RECORDS SUPPLIED >>
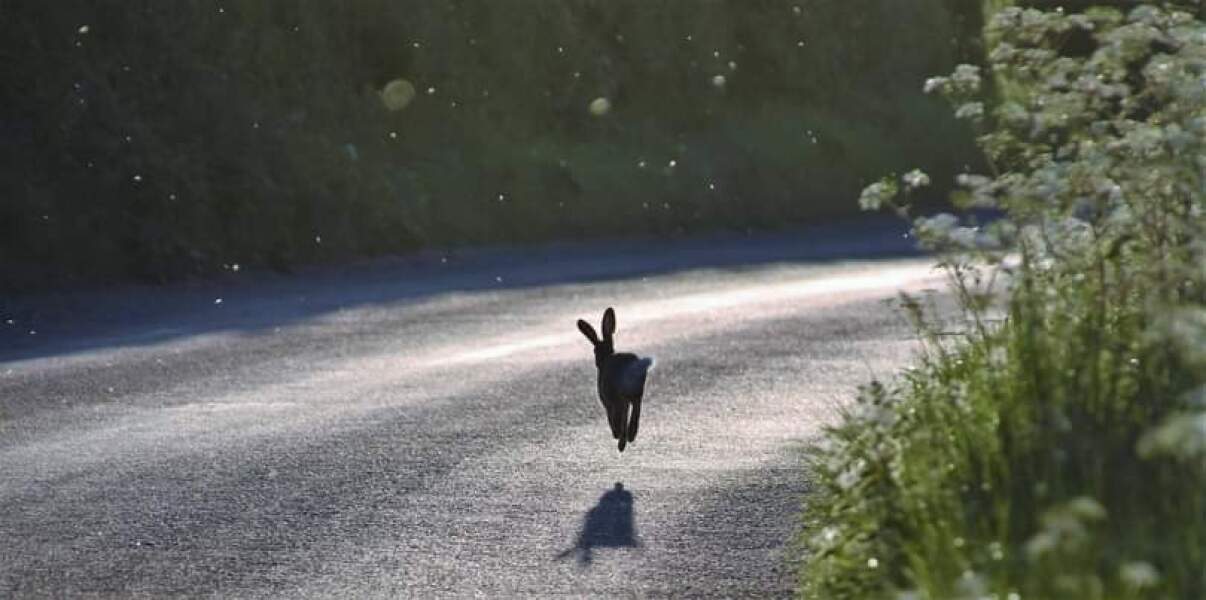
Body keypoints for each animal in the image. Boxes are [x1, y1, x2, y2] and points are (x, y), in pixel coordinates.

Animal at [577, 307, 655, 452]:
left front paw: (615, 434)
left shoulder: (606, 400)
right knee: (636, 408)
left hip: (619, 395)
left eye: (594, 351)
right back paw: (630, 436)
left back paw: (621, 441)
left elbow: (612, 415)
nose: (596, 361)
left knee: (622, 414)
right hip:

PROBLEM REQUIREMENTS >> The answer must be every line of the data that holds the word "left".

EXERCISE OUTPUT >>
left front paw: (615, 434)
left shoulder: (606, 400)
left hip: (619, 395)
left eye: (594, 351)
left back paw: (621, 441)
left elbow: (612, 415)
left knee: (622, 414)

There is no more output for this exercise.